Data for the task section start

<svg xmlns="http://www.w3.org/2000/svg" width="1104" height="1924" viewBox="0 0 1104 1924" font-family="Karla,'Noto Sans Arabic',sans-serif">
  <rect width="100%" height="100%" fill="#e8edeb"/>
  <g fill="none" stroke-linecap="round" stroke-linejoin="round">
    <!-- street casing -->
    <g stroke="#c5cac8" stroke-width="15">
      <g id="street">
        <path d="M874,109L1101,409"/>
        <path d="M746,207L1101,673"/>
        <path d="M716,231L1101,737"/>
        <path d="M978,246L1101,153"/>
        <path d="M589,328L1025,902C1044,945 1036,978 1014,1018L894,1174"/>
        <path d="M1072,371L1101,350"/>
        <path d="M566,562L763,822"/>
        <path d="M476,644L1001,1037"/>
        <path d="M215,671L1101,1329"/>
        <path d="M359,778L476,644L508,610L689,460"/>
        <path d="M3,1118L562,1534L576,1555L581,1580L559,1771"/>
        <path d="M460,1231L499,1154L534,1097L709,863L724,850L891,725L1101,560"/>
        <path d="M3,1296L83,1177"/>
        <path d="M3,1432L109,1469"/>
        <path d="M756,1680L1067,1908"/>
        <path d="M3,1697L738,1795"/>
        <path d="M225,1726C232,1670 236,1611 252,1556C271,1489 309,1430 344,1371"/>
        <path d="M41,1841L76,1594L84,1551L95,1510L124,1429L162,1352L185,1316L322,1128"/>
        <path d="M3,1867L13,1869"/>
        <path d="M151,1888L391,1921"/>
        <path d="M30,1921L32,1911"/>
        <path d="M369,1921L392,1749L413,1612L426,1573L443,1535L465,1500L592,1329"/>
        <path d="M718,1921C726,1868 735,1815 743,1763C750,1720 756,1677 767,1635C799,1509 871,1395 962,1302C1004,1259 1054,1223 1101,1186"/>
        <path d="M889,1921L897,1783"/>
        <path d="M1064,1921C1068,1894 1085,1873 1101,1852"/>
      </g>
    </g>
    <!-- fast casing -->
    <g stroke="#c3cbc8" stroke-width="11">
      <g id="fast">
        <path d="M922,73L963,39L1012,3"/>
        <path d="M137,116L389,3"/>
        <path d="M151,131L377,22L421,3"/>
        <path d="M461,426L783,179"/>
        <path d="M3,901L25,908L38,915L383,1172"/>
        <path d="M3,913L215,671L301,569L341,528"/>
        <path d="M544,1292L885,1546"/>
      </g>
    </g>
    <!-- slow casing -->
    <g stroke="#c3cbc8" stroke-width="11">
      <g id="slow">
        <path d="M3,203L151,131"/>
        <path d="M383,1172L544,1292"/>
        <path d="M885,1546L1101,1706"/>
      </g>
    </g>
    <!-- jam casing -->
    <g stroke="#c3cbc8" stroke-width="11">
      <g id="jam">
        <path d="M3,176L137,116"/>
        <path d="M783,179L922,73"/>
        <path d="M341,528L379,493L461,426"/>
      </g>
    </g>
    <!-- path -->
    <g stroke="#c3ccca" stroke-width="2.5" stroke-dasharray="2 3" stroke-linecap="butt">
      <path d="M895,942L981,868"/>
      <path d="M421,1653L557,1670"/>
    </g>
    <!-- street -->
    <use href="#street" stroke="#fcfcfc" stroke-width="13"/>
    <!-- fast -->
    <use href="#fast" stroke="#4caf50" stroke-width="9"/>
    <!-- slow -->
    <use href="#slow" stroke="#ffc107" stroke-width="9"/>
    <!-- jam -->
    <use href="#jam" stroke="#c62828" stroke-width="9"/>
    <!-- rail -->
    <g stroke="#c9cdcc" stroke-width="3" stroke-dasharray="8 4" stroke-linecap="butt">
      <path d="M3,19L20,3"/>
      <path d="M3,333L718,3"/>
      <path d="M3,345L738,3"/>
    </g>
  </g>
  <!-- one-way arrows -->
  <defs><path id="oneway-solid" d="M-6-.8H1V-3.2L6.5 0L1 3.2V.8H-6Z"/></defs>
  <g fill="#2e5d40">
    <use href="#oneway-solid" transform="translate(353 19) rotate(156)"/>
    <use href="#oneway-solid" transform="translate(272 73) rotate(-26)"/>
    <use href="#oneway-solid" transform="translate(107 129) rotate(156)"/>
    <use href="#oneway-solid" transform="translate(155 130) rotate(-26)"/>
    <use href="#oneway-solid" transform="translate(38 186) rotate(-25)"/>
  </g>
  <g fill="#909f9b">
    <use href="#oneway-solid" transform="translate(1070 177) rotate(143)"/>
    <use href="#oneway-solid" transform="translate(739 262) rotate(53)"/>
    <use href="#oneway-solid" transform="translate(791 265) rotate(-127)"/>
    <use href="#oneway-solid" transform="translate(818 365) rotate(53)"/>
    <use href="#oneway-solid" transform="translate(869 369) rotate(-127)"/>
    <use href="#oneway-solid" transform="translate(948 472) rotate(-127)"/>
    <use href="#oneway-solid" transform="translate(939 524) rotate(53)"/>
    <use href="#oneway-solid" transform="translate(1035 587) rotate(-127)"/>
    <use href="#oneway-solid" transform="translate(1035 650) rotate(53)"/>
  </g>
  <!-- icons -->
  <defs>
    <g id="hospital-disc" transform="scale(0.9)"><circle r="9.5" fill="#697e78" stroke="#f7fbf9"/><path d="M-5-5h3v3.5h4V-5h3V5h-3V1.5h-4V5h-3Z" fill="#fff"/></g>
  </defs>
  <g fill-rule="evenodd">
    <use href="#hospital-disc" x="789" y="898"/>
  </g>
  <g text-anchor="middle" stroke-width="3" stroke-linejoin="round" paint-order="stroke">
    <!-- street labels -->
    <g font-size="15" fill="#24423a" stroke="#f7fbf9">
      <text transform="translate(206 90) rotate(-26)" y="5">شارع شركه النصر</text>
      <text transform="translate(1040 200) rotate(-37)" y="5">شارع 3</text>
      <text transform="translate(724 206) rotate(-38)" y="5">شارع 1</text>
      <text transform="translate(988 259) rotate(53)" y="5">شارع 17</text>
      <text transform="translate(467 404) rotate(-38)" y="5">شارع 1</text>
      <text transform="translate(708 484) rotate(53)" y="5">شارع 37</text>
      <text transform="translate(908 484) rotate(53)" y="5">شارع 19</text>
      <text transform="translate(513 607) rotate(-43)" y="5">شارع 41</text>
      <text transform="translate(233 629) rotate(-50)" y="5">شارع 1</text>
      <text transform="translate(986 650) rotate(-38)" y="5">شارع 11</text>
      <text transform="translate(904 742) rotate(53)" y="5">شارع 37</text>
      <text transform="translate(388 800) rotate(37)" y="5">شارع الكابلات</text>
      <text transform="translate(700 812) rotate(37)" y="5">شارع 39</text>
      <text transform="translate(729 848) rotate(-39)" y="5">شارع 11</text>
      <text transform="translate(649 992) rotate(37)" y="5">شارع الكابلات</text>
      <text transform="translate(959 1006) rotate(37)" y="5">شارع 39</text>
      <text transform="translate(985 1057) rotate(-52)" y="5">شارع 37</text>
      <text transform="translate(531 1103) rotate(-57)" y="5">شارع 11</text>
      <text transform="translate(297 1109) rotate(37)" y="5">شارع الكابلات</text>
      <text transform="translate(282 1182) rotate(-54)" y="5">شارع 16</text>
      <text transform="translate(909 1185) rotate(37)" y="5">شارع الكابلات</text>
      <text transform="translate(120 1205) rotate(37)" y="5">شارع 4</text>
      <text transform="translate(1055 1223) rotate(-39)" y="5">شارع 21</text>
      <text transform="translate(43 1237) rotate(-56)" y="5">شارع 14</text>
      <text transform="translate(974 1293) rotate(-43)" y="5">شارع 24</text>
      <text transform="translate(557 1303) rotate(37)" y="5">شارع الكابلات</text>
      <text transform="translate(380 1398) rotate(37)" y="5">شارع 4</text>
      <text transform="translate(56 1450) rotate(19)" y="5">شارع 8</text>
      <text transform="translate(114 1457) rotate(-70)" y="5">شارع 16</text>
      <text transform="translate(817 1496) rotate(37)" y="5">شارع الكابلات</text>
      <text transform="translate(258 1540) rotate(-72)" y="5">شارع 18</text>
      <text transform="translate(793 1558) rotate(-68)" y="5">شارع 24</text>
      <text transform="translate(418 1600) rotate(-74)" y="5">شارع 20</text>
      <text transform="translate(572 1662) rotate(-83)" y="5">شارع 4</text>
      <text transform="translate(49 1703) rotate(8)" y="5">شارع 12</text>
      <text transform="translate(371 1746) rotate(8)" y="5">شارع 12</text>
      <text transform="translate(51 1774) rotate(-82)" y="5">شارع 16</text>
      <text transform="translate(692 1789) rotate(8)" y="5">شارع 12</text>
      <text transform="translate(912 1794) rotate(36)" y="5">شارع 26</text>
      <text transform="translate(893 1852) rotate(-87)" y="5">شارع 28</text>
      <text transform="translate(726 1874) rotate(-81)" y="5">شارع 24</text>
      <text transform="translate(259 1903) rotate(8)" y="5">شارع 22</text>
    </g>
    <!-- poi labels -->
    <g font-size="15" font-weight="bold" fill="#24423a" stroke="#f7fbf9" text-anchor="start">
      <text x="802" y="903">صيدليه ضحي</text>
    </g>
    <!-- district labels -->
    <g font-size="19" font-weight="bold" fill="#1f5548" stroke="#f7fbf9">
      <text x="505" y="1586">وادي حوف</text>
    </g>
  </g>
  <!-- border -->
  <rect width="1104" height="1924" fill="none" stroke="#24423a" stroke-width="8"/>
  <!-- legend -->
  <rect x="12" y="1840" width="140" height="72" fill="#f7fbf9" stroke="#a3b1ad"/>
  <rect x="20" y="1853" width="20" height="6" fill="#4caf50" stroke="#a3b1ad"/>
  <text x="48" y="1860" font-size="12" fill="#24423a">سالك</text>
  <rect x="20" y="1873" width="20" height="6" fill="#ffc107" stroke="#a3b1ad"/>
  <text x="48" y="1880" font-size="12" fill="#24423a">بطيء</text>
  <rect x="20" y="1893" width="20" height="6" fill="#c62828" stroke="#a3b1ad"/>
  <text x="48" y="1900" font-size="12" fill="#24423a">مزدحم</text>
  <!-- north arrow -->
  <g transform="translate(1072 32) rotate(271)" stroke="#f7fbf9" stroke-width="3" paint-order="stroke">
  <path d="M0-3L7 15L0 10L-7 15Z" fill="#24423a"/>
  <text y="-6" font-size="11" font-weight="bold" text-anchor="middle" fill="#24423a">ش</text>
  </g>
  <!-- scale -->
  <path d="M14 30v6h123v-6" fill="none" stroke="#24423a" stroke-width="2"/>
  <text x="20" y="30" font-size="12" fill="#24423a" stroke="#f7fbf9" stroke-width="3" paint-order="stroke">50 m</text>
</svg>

Data for the task section end

Show, from the material above, each line that includes the string "middle".

● Task result:
  <g text-anchor="middle" stroke-width="3" stroke-linejoin="round" paint-order="stroke">
  <text y="-6" font-size="11" font-weight="bold" text-anchor="middle" fill="#24423a">ش</text>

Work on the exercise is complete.